(Beginning of TASK INPUTS)

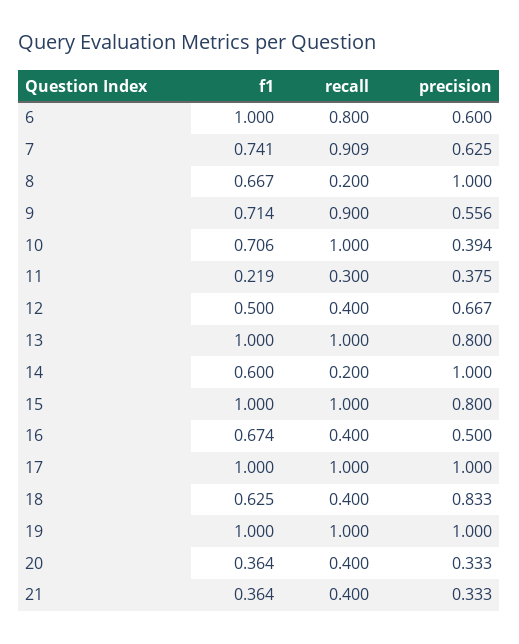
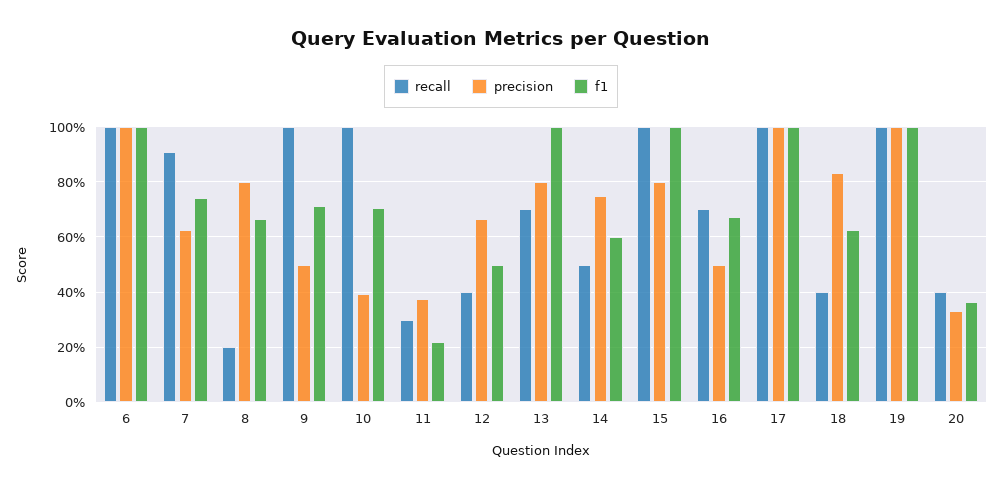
  {
    "f1": {
      "6": 1,
      "7": 0.741,
      "8": 0.667,
      "9": 0.714,
      "10": 0.706,
      "11": 0.219,
      "12": 0.5,
      "13": 1,
      "14": 0.6,
      "15": 1,
      "16": 0.674,
      "17": 1,
      "18": 0.625,
      "19": 1,
-     "20": 0.364,
+     "20": 0.364
-     "21": 0.364
    },
    "recall": {
-     "6": 0.8,
+     "6": 1,
      "7": 0.909,
      "8": 0.2,
-     "9": 0.9,
+     "9": 1,
      "10": 1,
      "11": 0.3,
      "12": 0.4,
-     "13": 1,
+     "13": 0.7,
-     "14": 0.2,
+     "14": 0.5,
      "15": 1,
-     "16": 0.4,
+     "16": 0.7,
      "17": 1,
      "18": 0.4,
      "19": 1,
-     "20": 0.4,
+     "20": 0.4
-     "21": 0.4
    },
    "precision": {
-     "6": 0.6,
+     "6": 1,
      "7": 0.625,
-     "8": 1,
+     "8": 0.8,
-     "9": 0.556,
+     "9": 0.5,
      "10": 0.394,
      "11": 0.375,
      "12": 0.667,
      "13": 0.8,
-     "14": 1,
+     "14": 0.75,
      "15": 0.8,
      "16": 0.5,
      "17": 1,
      "18": 0.833,
      "19": 1,
-     "20": 0.333,
+     "20": 0.333
-     "21": 0.333
    }
  }

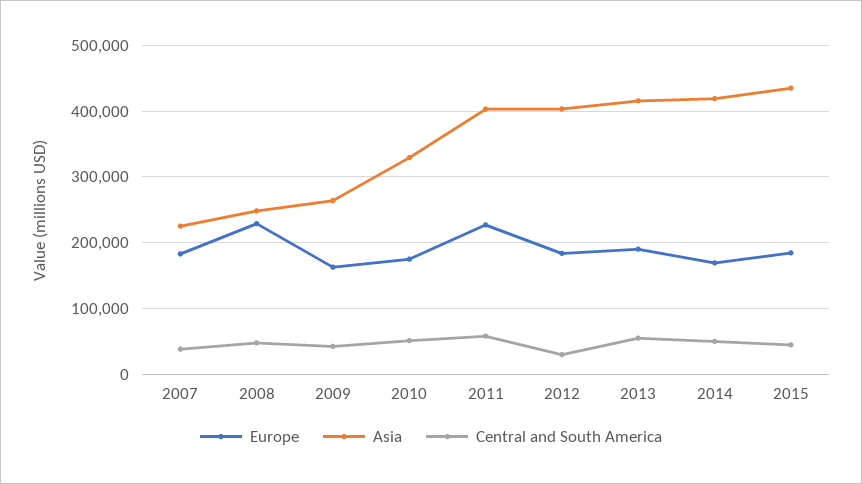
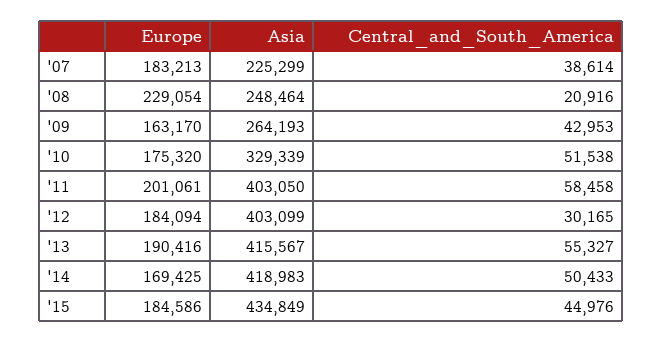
  {
    "Europe": {
      "2007": 183213,
      "2008": 229054,
      "2009": 163170,
      "2010": 175320,
-     "2011": 230000,
+     "2011": 201061,
      "2012": 184094,
      "2013": 190416,
      "2014": 169425,
      "2015": 184586
    },
    "Asia": {
      "2007": 225299,
      "2008": 248464,
      "2009": 264193,
      "2010": 329339,
      "2011": 403050,
      "2012": 403099,
      "2013": 415567,
      "2014": 418983,
      "2015": 434849
    },
    "Central and South America": {
      "2007": 38614,
-     "2008": 50000,
+     "2008": 20916,
      "2009": 42953,
      "2010": 51538,
      "2011": 58458,
      "2012": 30165,
      "2013": 55327,
      "2014": 50433,
      "2015": 44976
    }
  }

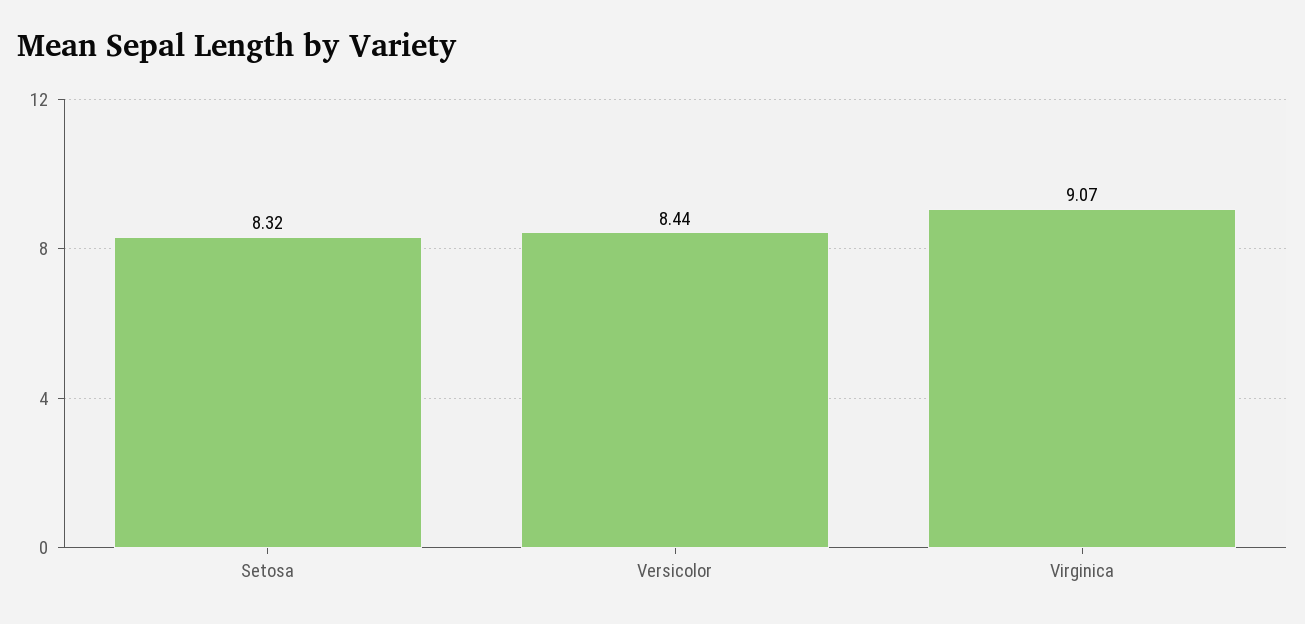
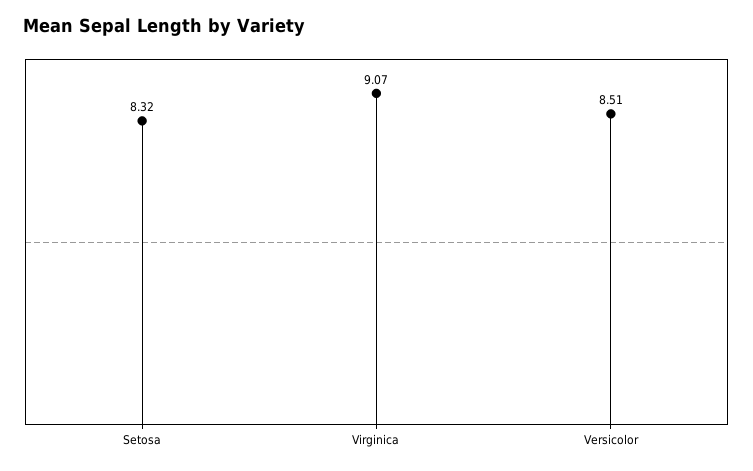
  {
    "Setosa": 8.32,
-   "Versicolor": 8.44,
+   "Versicolor": 8.51,
    "Virginica": 9.07
  }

(End of TASK INPUTS)

→ **PROBLEM REQUIREMENTS**: Every entry above should be duplicated exactly. Do not include the images.

→ **ANSWER SPACE**:
  {
    "f1": {
      "6": 1,
      "7": 0.741,
      "8": 0.667,
      "9": 0.714,
      "10": 0.706,
      "11": 0.219,
      "12": 0.5,
      "13": 1,
      "14": 0.6,
      "15": 1,
      "16": 0.674,
      "17": 1,
      "18": 0.625,
      "19": 1,
-     "20": 0.364,
+     "20": 0.364
-     "21": 0.364
    },
    "recall": {
-     "6": 0.8,
+     "6": 1,
      "7": 0.909,
      "8": 0.2,
-     "9": 0.9,
+     "9": 1,
      "10": 1,
      "11": 0.3,
      "12": 0.4,
-     "13": 1,
+     "13": 0.7,
-     "14": 0.2,
+     "14": 0.5,
      "15": 1,
-     "16": 0.4,
+     "16": 0.7,
      "17": 1,
      "18": 0.4,
      "19": 1,
-     "20": 0.4,
+     "20": 0.4
-     "21": 0.4
    },
    "precision": {
-     "6": 0.6,
+     "6": 1,
      "7": 0.625,
-     "8": 1,
+     "8": 0.8,
-     "9": 0.556,
+     "9": 0.5,
      "10": 0.394,
      "11": 0.375,
      "12": 0.667,
      "13": 0.8,
-     "14": 1,
+     "14": 0.75,
      "15": 0.8,
      "16": 0.5,
      "17": 1,
      "18": 0.833,
      "19": 1,
-     "20": 0.333,
+     "20": 0.333
-     "21": 0.333
    }
  }

  {
    "Europe": {
      "2007": 183213,
      "2008": 229054,
      "2009": 163170,
      "2010": 175320,
-     "2011": 230000,
+     "2011": 201061,
      "2012": 184094,
      "2013": 190416,
      "2014": 169425,
      "2015": 184586
    },
    "Asia": {
      "2007": 225299,
      "2008": 248464,
      "2009": 264193,
      "2010": 329339,
      "2011": 403050,
      "2012": 403099,
      "2013": 415567,
      "2014": 418983,
      "2015": 434849
    },
    "Central and South America": {
      "2007": 38614,
-     "2008": 50000,
+     "2008": 20916,
      "2009": 42953,
      "2010": 51538,
      "2011": 58458,
      "2012": 30165,
      "2013": 55327,
      "2014": 50433,
      "2015": 44976
    }
  }

  {
    "Setosa": 8.32,
-   "Versicolor": 8.44,
+   "Versicolor": 8.51,
    "Virginica": 9.07
  }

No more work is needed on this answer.